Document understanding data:
>>
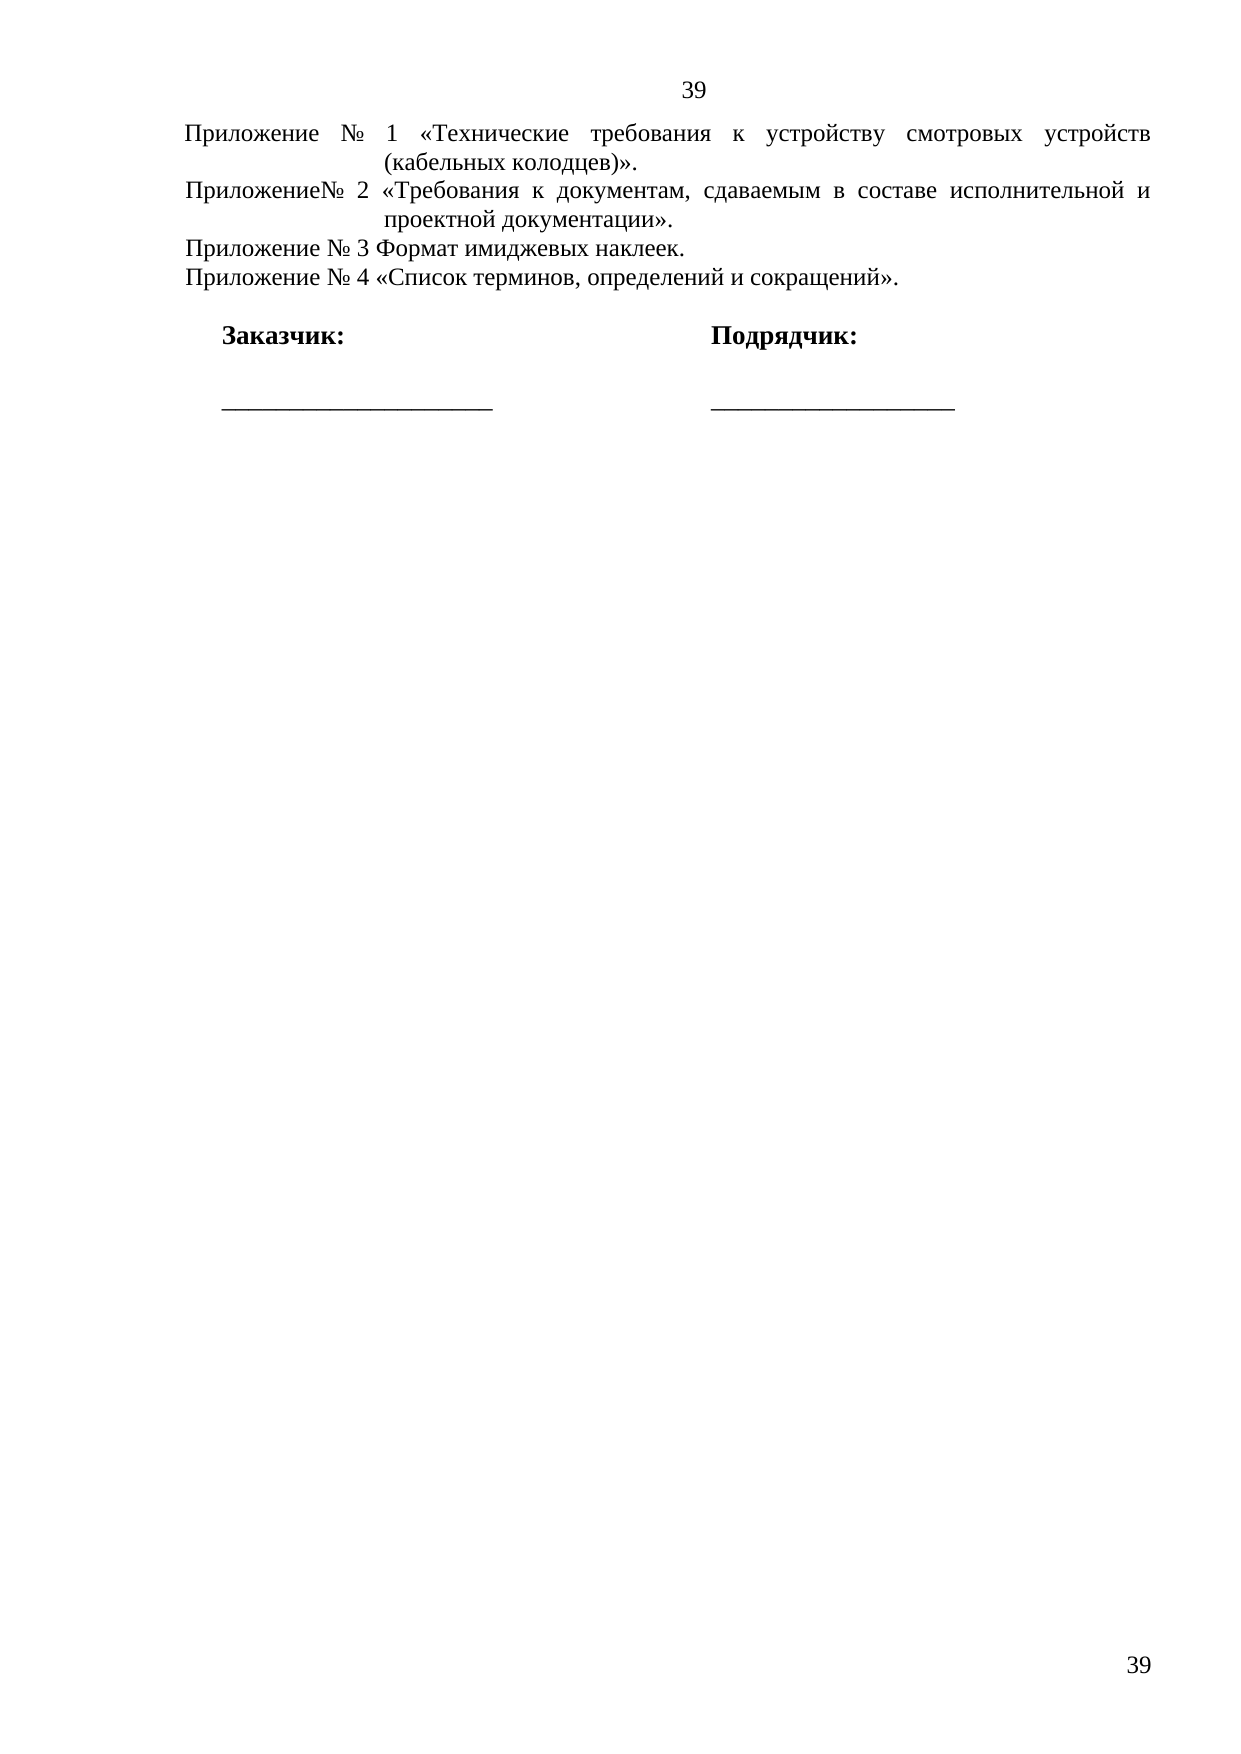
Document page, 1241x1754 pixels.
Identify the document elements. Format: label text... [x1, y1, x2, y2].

table_cell ____________________ [148, 351, 666, 444]
table_header Подрядчик: [666, 319, 1178, 351]
text Приложение № 3 Формат имиджевых наклеек. [148, 233, 1152, 262]
text Приложение № 4 «Список терминов, определений и сокращений». [185, 262, 1152, 291]
table_header Заказчик: [148, 319, 666, 351]
text Приложение № 1 «Технические требования к устройству смотровых устройств (кабельных колодцев)». [184, 118, 1152, 176]
table_cell __________________ [666, 351, 1178, 444]
text Приложение№ 2 «Требования к документам, сдаваемым в составе исполнительной и проектной документации». [185, 176, 1152, 233]
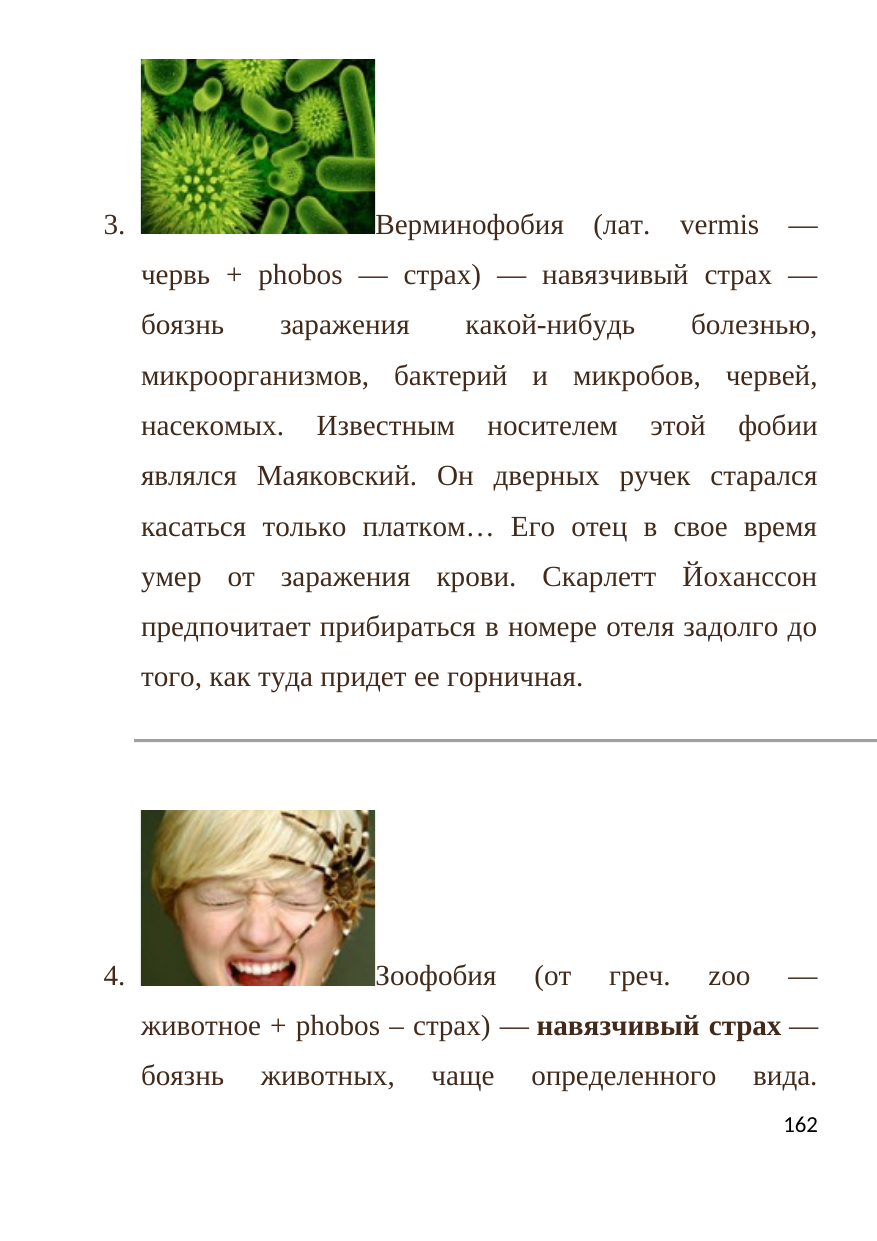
<<
## [Task details]
Only what runs from the line holding "Identify the document" through the end of the entries above is to be given again, exactly, with every picture omitted.

## [Answer to this task]
Identify the document elements. Format: label text... [x1, y1, x2, y2].

table_cell ____________________ [148, 351, 666, 444]
table_header Подрядчик: [666, 319, 1178, 351]
text Приложение № 3 Формат имиджевых наклеек. [148, 233, 1152, 262]
text Приложение № 4 «Список терминов, определений и сокращений». [185, 262, 1152, 291]
table_header Заказчик: [148, 319, 666, 351]
text Приложение № 1 «Технические требования к устройству смотровых устройств (кабельных колодцев)». [184, 118, 1152, 176]
table_cell __________________ [666, 351, 1178, 444]
text Приложение№ 2 «Требования к документам, сдаваемым в составе исполнительной и проектной документации». [185, 176, 1152, 233]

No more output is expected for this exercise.